• Politik
  • Meldestelle Antifeminismus

Hass auf Frauen und queere Menschen erfassen

Bundesweit erste Meldestelle zu antifeminstischen Vorfällen nimmt ihre Arbeit auf

  • Robert D. Meyer
  • Lesedauer: 3 Min.

Es sind alarmierende Zahlen, die aus der aktuellsten Leipziger Autoritarismusstudie vergangenes Jahr hervorgingen. Demnach teilen ein Drittel aller Männer und fast jede fünfte Frau in Deutschland ein geschlossenes antifeministisches Weltbild, stimmen also Aussagen wie »Frauen machen sich in der Politik häufig lächerlich« und »Durch den Feminismus werden die gesellschaftliche Harmonie und Ordnung gestört« zu. Solche Überzeugungen führen am Ende auch immer wieder zu konkreten Taten. Doch weil diese von Behörden nicht immer als antifeministisch erkannt werden oder noch keine Strafbarkeit vorliegt, gibt es bisher keine systematische Erfassung solcher Vorfälle. Die erste bundesweite Meldestelle zu Antifeminismus, die am Mittwoch offiziell ihre Arbeit aufnimmt, will dies ändern.
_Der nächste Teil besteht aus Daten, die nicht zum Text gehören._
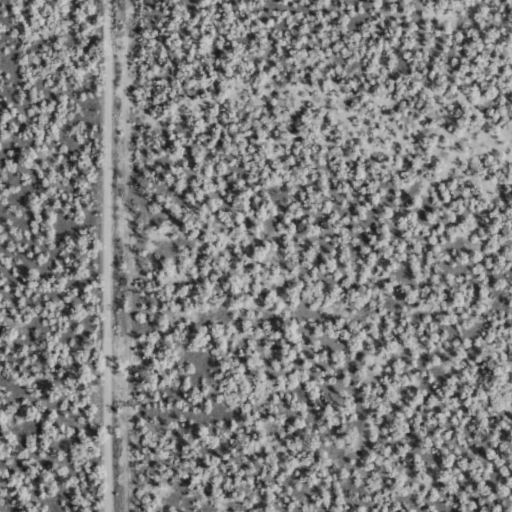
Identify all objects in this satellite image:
road: (109, 256)
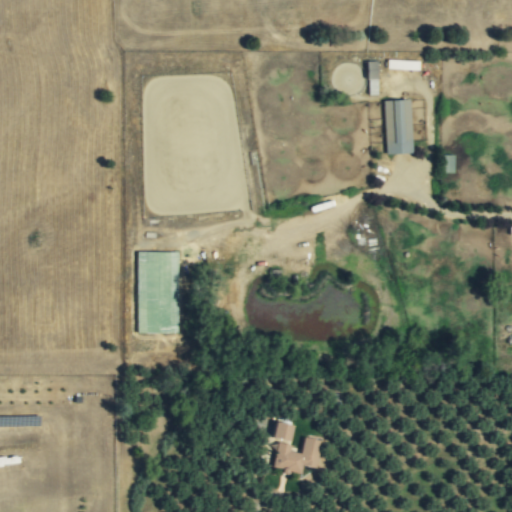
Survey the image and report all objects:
building: (401, 64)
building: (401, 65)
building: (370, 71)
building: (370, 71)
building: (396, 127)
building: (396, 127)
road: (453, 212)
building: (280, 431)
building: (281, 432)
building: (297, 456)
building: (297, 456)
road: (255, 509)
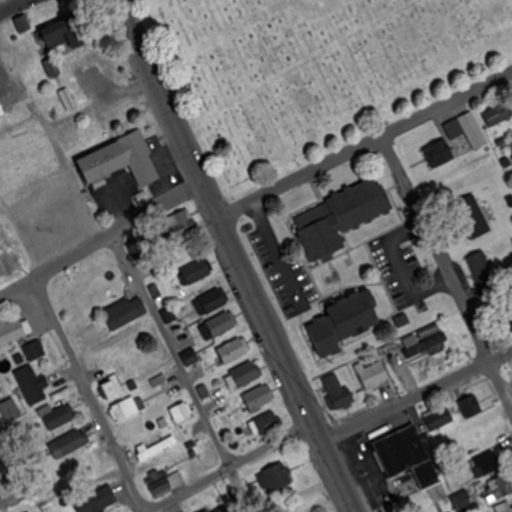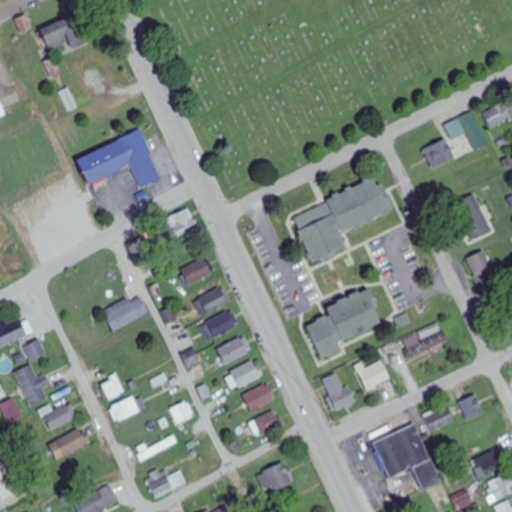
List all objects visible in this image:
building: (63, 28)
building: (63, 34)
building: (54, 66)
park: (308, 77)
building: (69, 97)
building: (1, 111)
building: (498, 114)
building: (474, 131)
road: (366, 143)
building: (439, 154)
building: (122, 156)
building: (122, 160)
road: (218, 211)
building: (337, 216)
building: (342, 218)
building: (473, 218)
building: (183, 223)
road: (104, 242)
road: (278, 256)
road: (448, 266)
road: (401, 270)
building: (198, 272)
building: (485, 274)
building: (215, 303)
building: (126, 312)
building: (356, 315)
building: (509, 318)
building: (345, 320)
building: (223, 324)
building: (11, 329)
building: (11, 331)
building: (424, 341)
road: (177, 347)
building: (35, 351)
building: (234, 351)
building: (247, 374)
building: (373, 375)
building: (32, 385)
building: (113, 387)
road: (91, 396)
road: (420, 397)
building: (260, 398)
building: (345, 399)
building: (472, 407)
building: (127, 409)
building: (11, 410)
building: (181, 412)
building: (60, 416)
building: (440, 419)
street lamp: (335, 422)
building: (266, 424)
building: (70, 444)
building: (156, 448)
building: (402, 451)
building: (407, 454)
road: (231, 463)
road: (341, 466)
building: (276, 478)
building: (5, 483)
building: (502, 487)
building: (462, 498)
building: (98, 501)
building: (222, 509)
building: (450, 511)
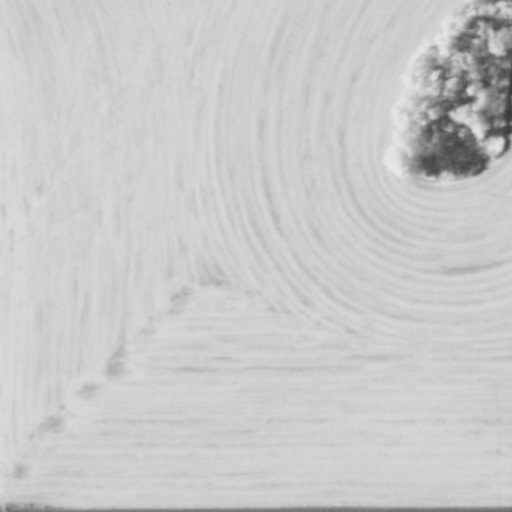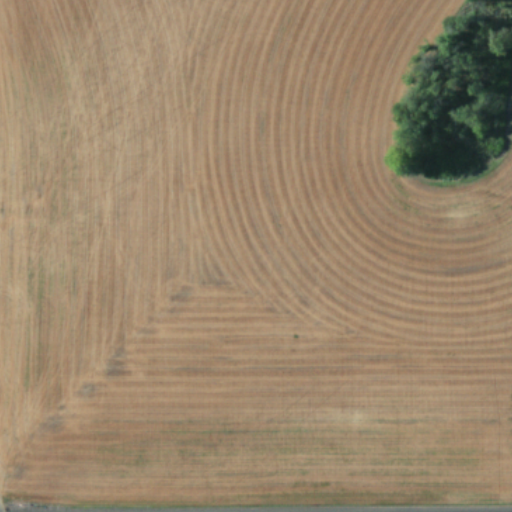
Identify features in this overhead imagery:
crop: (256, 256)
»Antifeminismus zeigt sich in verschiedenen Formen und ist gezielte Strategie«, sagt Judith Rahner, Leiterin der Fachstelle Gender, gruppenbezogene Menschenfeindlichkeit und Rechtsextremismus bei der Amadeu-Antonio-Stiftung (AAS). Vor allem Frauen und queere Menschen in Politik und Zivilgesellschaft würden bedroht und angegriffen. »Sie sollen eingeschüchtert und mundtot gemacht werden. Ihr Einsatz für Geschlechtergerechtigkeit und Gleichberechtigung wird behindert und zurückgedrängt. Das ist zutiefst demokratiegefährdend«, warnt Rahner. Dabei dient Antifeminismus auch dazu, weiteres reaktionäres Gedankengut in der Gesellschaft salonfähig zu machen.
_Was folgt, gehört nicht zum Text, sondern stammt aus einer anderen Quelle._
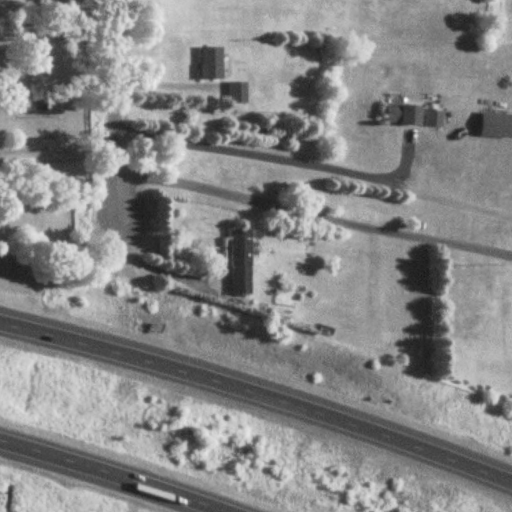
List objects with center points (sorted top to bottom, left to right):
building: (211, 65)
building: (237, 95)
building: (34, 103)
road: (112, 109)
building: (402, 117)
building: (432, 120)
building: (495, 127)
road: (312, 169)
road: (314, 214)
building: (240, 264)
road: (156, 268)
road: (257, 390)
road: (114, 470)
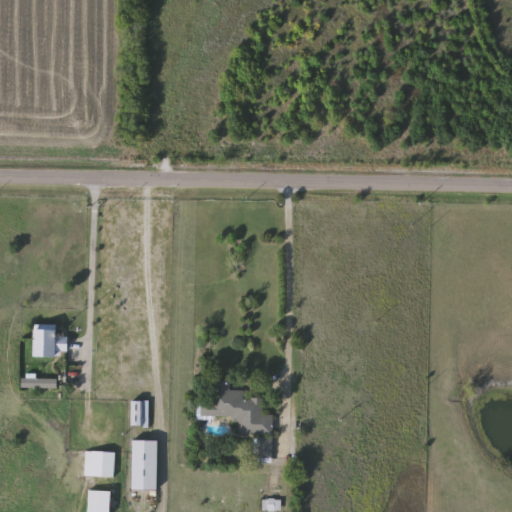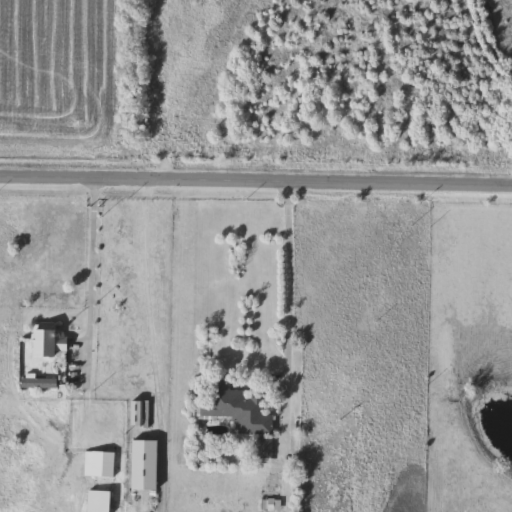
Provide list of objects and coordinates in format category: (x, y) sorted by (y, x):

Wie unterschiedlich sich Antifeminismus äußern kann, zeigen beispielhafte Fälle, die die Meldestelle zusammengetragen hat. Berichtet wird etwa von einem stadtbekannten Rechtsextremen in Brandenburg, der Zutritt zur Veranstaltung einer örtlichen Fraueninitiative verlangt habe. Da ihm dieser verwehrt worden sei, habe er mit Drohungen und Beleidigungen gegen den Verein und die Kommune reagiert. In Dortmund wiederum sei es zu massiven Drohungen gegen eine neu eröffnete Tagesklinik gekommen, die Schwangerschaftsabbrüche vornehme. Auf verteilten Flyern sei nicht nur eine Ärztin namentlich genannt worden, die Zettel hätten auch direkten Bezug zu Brandanschlägen auf Abtreibungskliniken in den USA genommen. Aus einer westdeutschen Kleinstadt berichtet die Meldestelle von einer Stadtratssitzung, an deren Ende die Gleichstellungsbeauftragte von mehreren Personen bedroht und eingeschüchtert worden sei. In der Sitzung sei es zuvor darum gegangen, die Position der Gleichstellungsbeauftragten abzuschaffen.

Die neue Meldestelle Antifeminismus funktioniert über eine Website. Über ein Formular können Betroffene, aber auch Personen, die einen Vorfall beobachtet haben, diesen dem Projekt mitteilen. Die AAS hat dazu einen Leitfaden veröffentlicht, welche konkreten Angaben zu einem Ereignis gebraucht werden, um es nach einer Prüfung in eine Chronik antifemistischer Vorfälle aufzunehmen. Jährlich soll zudem ein Lagebericht erscheinen. Zur Sicherheit werden aufgenommene Fälle anonymisiert, damit keine Rückschlüsse auf die Opfer möglich sind. Ebenso will das Projekt Betroffenen Hilfestellung dabei geben, eine passende Beratungsstelle zu finden. Die Meldestelle arbeitet dabei mit Expert*innen und Unterstützungsstrukturen für Betroffene von rechter, rassistischer, antisemitischer und queerfeindlicher Gewalt zusammen.

Die Meldestelle ist ein Gemeinschaftsprojekt der AAS, des Gunda-Werner-Instituts und des Berliner Bildungs- und Forschungsinstituts Dissens. Finanziert wird das Projekt über das Bundesprogramm »Demokratie leben!« des Bundesfamilienministeriums.